Wiring the type converter with Windsor is not obvious. You have to grab Windsor’s ConversionManager sub-system and add the new type converter to that. You could wrap that step with a facility, but there’s also a nice extension point, IWindsorInstaller, that you can also use to wrap up complex setup pieces:

public class HealthMonitorTypeConveterInstaller : IWindsorInstaller
{
    public void Install(IWindsorContainer container, IConfigurationStore store)
    {
        var manager = (IConversionManager)container.Kernel.GetSubSystem(SubSystemConstants.ConversionManagerKey);
        manager.Add(new HealthEndpointTypeConverter());
    }
}

Now we can bring it all together; installing our type converter and registering our HealthMonitor:

var container = new WindsorContainer()
    .Install(new HealthMonitorTypeConveterInstaller())
    .Install(Configuration.FromXmlFile("windsor.config"))
    .Register(
        Component.For<IHealthMonitor>().ImplementedBy<HealthMonitor>().Named("healthMonitor")
    );

If we resolve an IHealthMonitor and write out its enpoints like this:

var healthMonitor = container.Resolve<IHealthMonitor>();

foreach (var healthEndpoint in healthMonitor.HealthEndpoints)
{
    Console.Out.WriteLine("healthEndpoint.Url = {0}", healthEndpoint.Url);
    Console.Out.WriteLine("healthEndpoint.Expect = {0}", healthEndpoint.Expect);
    Console.Out.WriteLine("healthEndpoint.TimeoutSeconds = {0}", healthEndpoint.TimeoutSeconds);
}

We get this output on the console:

healthEndpoint.Url = http://suteki.co.uk/ping
healthEndpoint.Expect = I am OK
healthEndpoint.TimeoutSeconds = 5
healthEndpoint.Url = http://sutekishop.co.uk/ping
healthEndpoint.Expect = I am OK
healthEndpoint.TimeoutSeconds = 5
healthEndpoint.Url = http://www.google.com
healthEndpoint.Expect = <!doctype html>
healthEndpoint.TimeoutSeconds = 1

This is pretty simple example, but it’s possible to use type converters for some sophisticated configuration setups. Say you wanted to take some string value and parse it into a configuration class or maybe provide some kind of polymorphic configuration, all this can be done with a type converter.
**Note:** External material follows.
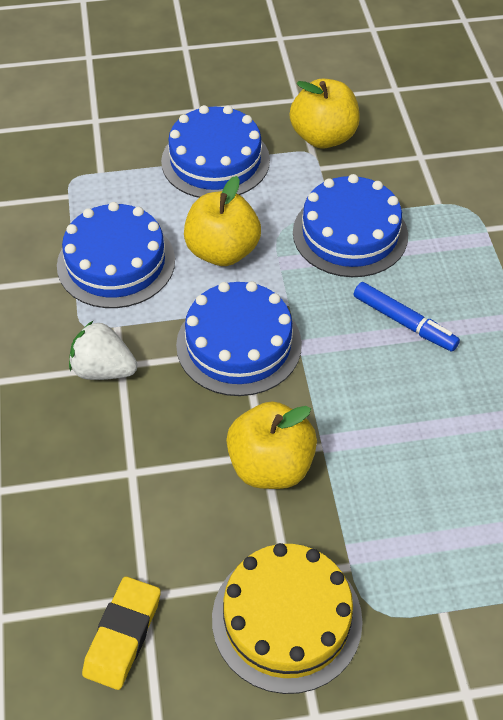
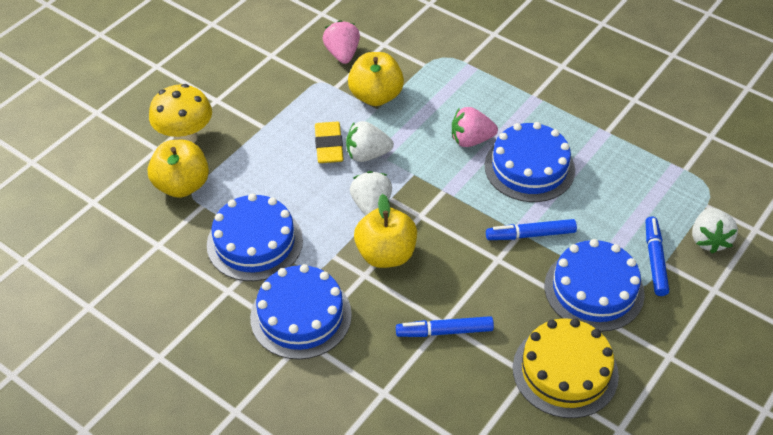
blue marker: [354,282,460,352] = 1 -> [396,316,494,337] [486,219,577,240] [646,216,669,296] = 3
pink strawberry: none = 0 -> [323,20,360,64] [452,107,498,147] = 2
white strawberry: [69,321,138,380] = 1 -> [346,121,394,162] [350,171,392,216] [692,208,738,253] = 3
yellow mushroom: none = 0 -> [149,84,212,143] = 1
OK, so that was trick 10, but don’t go away I’ve still got plenty more in the bag. Perhaps I should have used Scott Hanselman’s ‘… of an infinite series’ formula, but I quite like the fact that from now I’ll be over-delivering :)

5 comments:

  1. Don't stop at the top, as someone once sang.
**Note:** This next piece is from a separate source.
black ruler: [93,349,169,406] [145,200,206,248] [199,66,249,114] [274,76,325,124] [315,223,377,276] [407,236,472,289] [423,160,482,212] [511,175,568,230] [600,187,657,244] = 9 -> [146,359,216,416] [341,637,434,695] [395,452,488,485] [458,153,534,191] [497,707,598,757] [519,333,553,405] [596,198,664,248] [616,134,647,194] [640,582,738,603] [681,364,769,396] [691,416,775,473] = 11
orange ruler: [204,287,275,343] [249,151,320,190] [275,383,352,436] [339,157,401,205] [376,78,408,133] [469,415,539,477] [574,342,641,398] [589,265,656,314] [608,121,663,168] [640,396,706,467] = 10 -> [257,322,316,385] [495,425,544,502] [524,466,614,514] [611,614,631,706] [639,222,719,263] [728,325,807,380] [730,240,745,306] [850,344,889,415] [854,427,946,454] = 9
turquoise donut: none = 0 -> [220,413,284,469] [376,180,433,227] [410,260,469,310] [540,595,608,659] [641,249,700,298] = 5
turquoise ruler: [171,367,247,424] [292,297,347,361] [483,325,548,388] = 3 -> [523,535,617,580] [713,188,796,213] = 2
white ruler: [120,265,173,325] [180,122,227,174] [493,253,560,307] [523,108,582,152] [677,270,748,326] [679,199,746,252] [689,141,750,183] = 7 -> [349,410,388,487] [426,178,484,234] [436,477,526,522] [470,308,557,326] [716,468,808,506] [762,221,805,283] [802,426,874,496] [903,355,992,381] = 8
    This is an awesome series and keep it coming.

    ReplyDelete
  2. Thanks Krzysztof. I'm going to have to start showing some off some the awesome stuff you've been adding to Windsor recently :)

    ReplyDelete
  3. Took a while to figure this one out, but it looks like the 2.5.2+ release of Windsor needs a [Convertible] on the HealthEndpoint class.

    ReplyDelete
  4. Actually you can get the HealthEndpoints property initialized without writing and registering custom type converter at all - just mark HealthEndpoint with [Convertible] attribute. The built-in ArrayConverter will nicely initialize your property even if it's an array of objects.

    Tested on Windsor 3.2.1, so it may be just a new feature added after you wrote the post...

    ReplyDelete
  5. Anonymous6:26 pm

    hello, just stopping by to say, "Thanks" for this. It was helpful to me.